Update Aug 29th 2019: Hyperledger Composer has been deprecated. Please see the README for more information.

Testing Business Networks

Testing Business Networks

Hyperledger Composer supports three types of testing: interactive testing, automated unit testing and automated system testing. All three serve different purposes and are vital to ensuring the success of your blockchain projects.

After you have deployed a business network definition it is often useful to run an interative "smoke test" to ensure that the deployment was successful. The composer CLI exposes several commands for running such smoke tests.

At the other end of the spectrum you can write full-blown system tests using Docker Compose and Mocha/Chai, that start a runtime, deploy your business network definition and then programmatically creates assets, submits transactions and inspect the state of asset registries.

Unit tests focus on ensuring that the correct changes to the world-state take place when a transaction is processed.

The execution of both unit tests and system tests may be automated using a CI/CD build pipeline, such as Jenkins, Travis CI, or Circle CI or alternatives.

Interactive Testing

You can use the Playground to interactively test creating participants, assets and submitting transactions.
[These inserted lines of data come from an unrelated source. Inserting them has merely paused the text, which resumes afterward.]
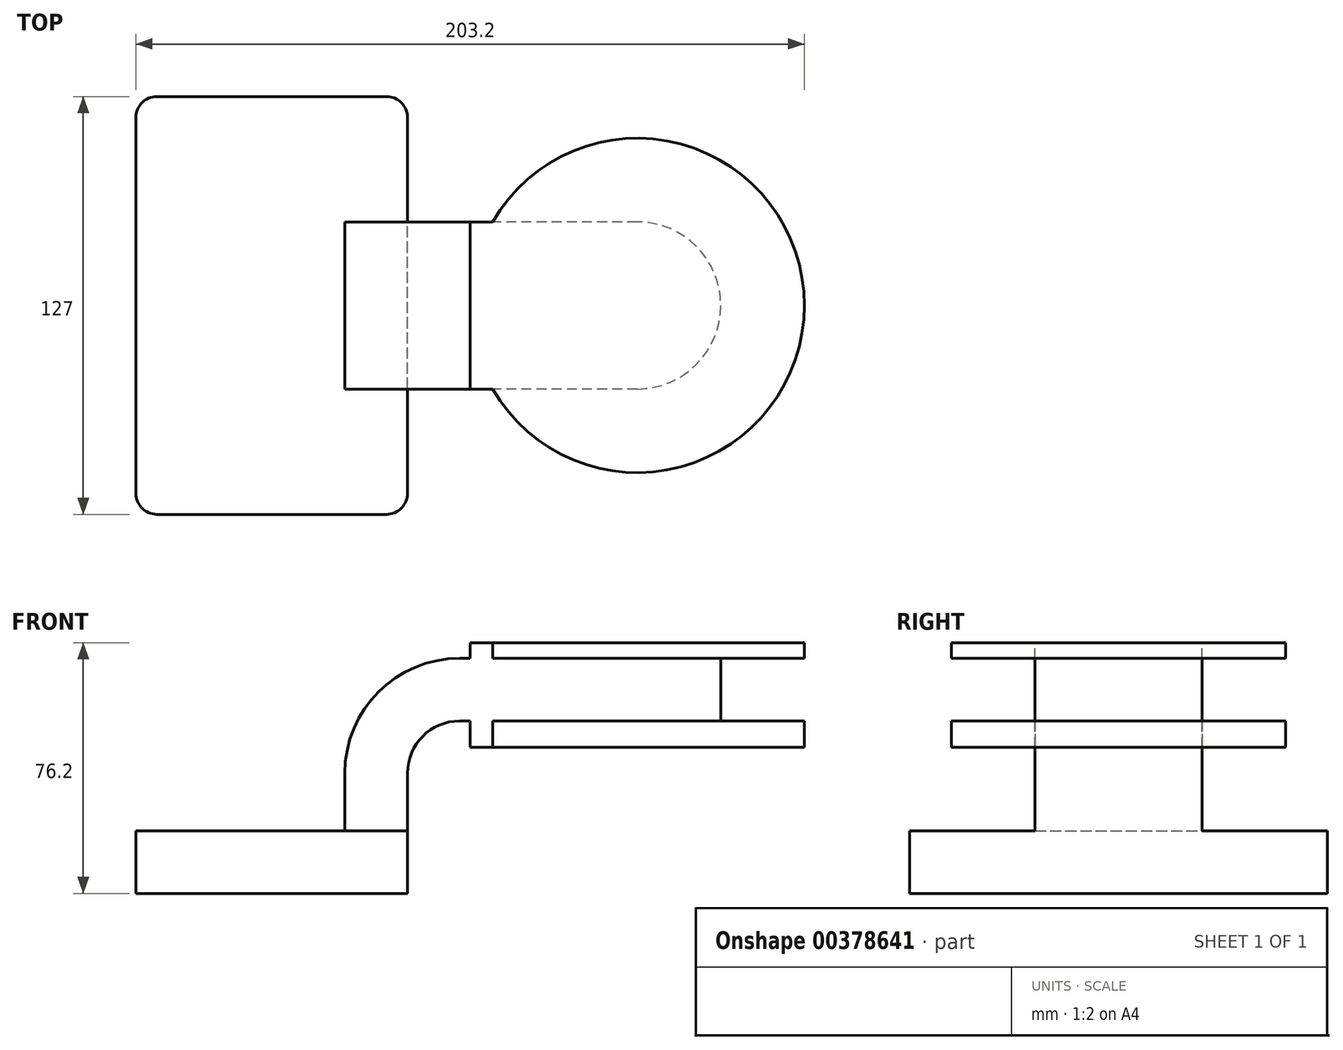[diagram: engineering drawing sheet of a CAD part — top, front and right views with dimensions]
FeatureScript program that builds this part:
annotation { "Feature Type Name" : "Feature", "Feature Type Description" : "" }
export const myFeature = defineFeature(function(context is Context, id is Id, definition is map)
    precondition{}
    {
        {
            var Q0;
            Q0=qCreatedBy(makeId("Front.planeOp"),FACE);
            var sketch = newSketch(context, id + "F0", { "sketchPlane" : qUnion([Q0])});
            skLineSegment(sketch, "E0.bottom", {"start": v(-41.27, -9.53) * mm, "end": v(41.28, -9.53) * mm});
            skLineSegment(sketch, "E0.top", {"start": v(-41.28, 9.53) * mm, "end": v(41.28, 9.53) * mm});
            skLineSegment(sketch, "E0.left", {"start": v(-41.28, -9.53) * mm, "end": v(-41.28, 9.53) * mm});
            skLineSegment(sketch, "E0.right", {"start": v(41.28, -9.53) * mm, "end": v(41.28, 9.53) * mm});
            skPoint(sketch, "E0.middle", {"position": v(0, 0) * mm});
            skLineSegment(sketch, "E1.bottom", {"start": v(111.13, 34.92) * mm, "end": v(60.33, 34.92) * mm});
            skLineSegment(sketch, "E1.top", {"start": v(111.13, 66.67) * mm, "end": v(60.33, 66.67) * mm});
            skLineSegment(sketch, "E1.left", {"start": v(111.13, 34.92) * mm, "end": v(111.13, 66.68) * mm});
            skLineSegment(sketch, "E1.right", {"start": v(60.33, 34.92) * mm, "end": v(60.33, 66.67) * mm});
            skPoint(sketch, "E1.middle", {"position": v(85.73, 50.8) * mm});
            skLineSegment(sketch, "E2", {"start": v(41.27, 9.52) * mm, "end": v(41.27, 27) * mm});
            skArc(sketch, "E3", {"start": v(41.27, 27) * mm, "mid": v(45.92, 38.23) * mm, "end": v(57.15, 42.88) * mm});
            skLineSegment(sketch, "E4", {"start": v(57.15, 42.88) * mm, "end": v(85.73, 42.88) * mm});
            skLineSegment(sketch, "E5.0", {"start": v(57.15, 61.93) * mm, "end": v(85.73, 61.93) * mm});
            skArc(sketch, "E5.1", {"start": v(22.22, 27) * mm, "mid": v(32.45, 51.7) * mm, "end": v(57.15, 61.93) * mm});
            skLineSegment(sketch, "E5.2", {"start": v(22.22, 9.52) * mm, "end": v(22.22, 27) * mm});
            skLineSegment(sketch, "E6", {"start": v(85.73, 42.88) * mm, "end": v(85.73, 61.93) * mm});
            skFitSpline(sketch, "E7", {"points": [v(-41.28, 9.53) * mm, v(57.15, 61.93) * mm], "startDerivative": vector(40.35, 93.42) * mm, "endDerivative": vector(155.44, -9.9) * mm});
            skSolve(sketch);
        }
        {
            var Q0;
            Q0=makeQuery(id+"F0.imprint","IMPRINT",FACE,{"disambiguationData":[TD([[makeQuery(id+"F0.imprint","IMPRINT",EDGE,{"derivedFrom":sQuery(id+"F0.wireOp",EDGE,"E0.bottom")}),1.0]])]});
            extrude(context, id + "F1", {"entities" : qUnion([Q0]), "endBound" : BoundingType.SYMMETRIC, "depth" : 127 * mm});
        }
        {
            var Q0;
            {var subQ1=sQuery(id+"F0.wireOp",EDGE,"E1.bottom");Q0=makeQuery(id+"F0.imprint","IMPRINT",FACE,{"disambiguationData":[TD([[makeQuery(id+"F0.imprint","IMPRINT",EDGE,{"derivedFrom":subQ1}),-1.0]])]});}
            var Q1;
            {var subQ0=sQuery(id+"F0.wireOp",EDGE,"E2");Q1=makeQuery(id+"F0.imprint","IMPRINT",FACE,{"disambiguationData":[TD([[makeQuery(id+"F0.imprint","IMPRINT",EDGE,{"derivedFrom":subQ0}),1.0]])]});}
            var Q2;
            {var subQ5=sQuery(id+"F0.wireOp",EDGE,"E6");Q2=makeQuery(id+"F0.imprint","IMPRINT",FACE,{"disambiguationData":[TD([[makeQuery(id+"F0.imprint","IMPRINT",EDGE,{"derivedFrom":subQ5}),1.0]])]});}
            extrude(context, id + "F2", {"entities" : qUnion([Q0, Q1, Q2]), "operationType" : NewBodyOperationType.ADD, "endBound" : BoundingType.SYMMETRIC, "depth" : 50.8 * mm});
        }
        {
            var Q0;
            Q0=makeQuery(id+"F0.imprint","IMPRINT",FACE,{"disambiguationData":[TD([[makeQuery(id+"F0.imprint","IMPRINT",EDGE,{"derivedFrom":sQuery(id+"F0.wireOp",EDGE,"E5.1")}),1.0]])]});
            extrude(context, id + "F3", {"entities" : qUnion([Q0]), "operationType" : NewBodyOperationType.ADD, "depth" : 15.88 * mm});
        }
        {
            var Q0;
            {var subQ1=sQuery(id+"F0.wireOp",EDGE,"E1.bottom");Q0=makeQuery(id+"F0.imprint","IMPRINT",FACE,{"disambiguationData":[TD([[makeQuery(id+"F0.imprint","IMPRINT",EDGE,{"derivedFrom":subQ1}),-1.0]])]});}
            var Q1;
            Q1=sQuery(id+"F0.wireOp",EDGE,"E1.left");
            revolve(context, id + "F4", {"operationType" : NewBodyOperationType.ADD, "entities" : qUnion([Q0]), "axis" : qUnion([Q1]), "revolveType" : RevolveType.FULL});
        }
        {
            var Q0;
            Q0=makeQuery(id+"F1.opExtrude","CAP_EDGE",EDGE,{"disambiguationData":[OSD([sQuery(id+"F0.wireOp",EDGE,"E0.left")])],"isStart":false});
            var Q1;
            Q1=makeQuery(id+"F1.opExtrude","CAP_EDGE",EDGE,{"disambiguationData":[OSD([sQuery(id+"F0.wireOp",EDGE,"E0.right")])],"isStart":false});
            var Q2;
            Q2=makeQuery(id+"F1.opExtrude","CAP_EDGE",EDGE,{"disambiguationData":[OSD([sQuery(id+"F0.wireOp",EDGE,"E0.right")])],"isStart":true});
            var Q3;
            Q3=makeQuery(id+"F1.opExtrude","CAP_EDGE",EDGE,{"disambiguationData":[OSD([sQuery(id+"F0.wireOp",EDGE,"E0.left")])],"isStart":true});
            fillet(context, id + "F5", {"entities" : qUnion([Q0, Q1, Q2, Q3]), "radius" : 6.35 * mm, "tangentPropagation" : true, "allowEdgeOverflow" : false});
        }
    });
Testing from the Command Line

The command line can be used to inspect the state of the runtime and to submit transactions. Use the composer network list command to see the state of asset and participant registries. Use the composer transaction submit command to submit transactions.

Creating Unit Tests

The business logic in transaction processor functions should have unit tests, ideally with 100% code coverage. This will ensure that you do not have typos or logic errors in the business logic.

You can use standard JavaScript testing libraries, such as Mocha, Chai, Sinon and Istanbul to unit test the logic in your transaction processor functions.

The embedded runtime is very useful for unit testing, as it allows you to quickly test business logic in a simulated Node.js blockchain environment, without having to stand-up a Hyperledger Fabric.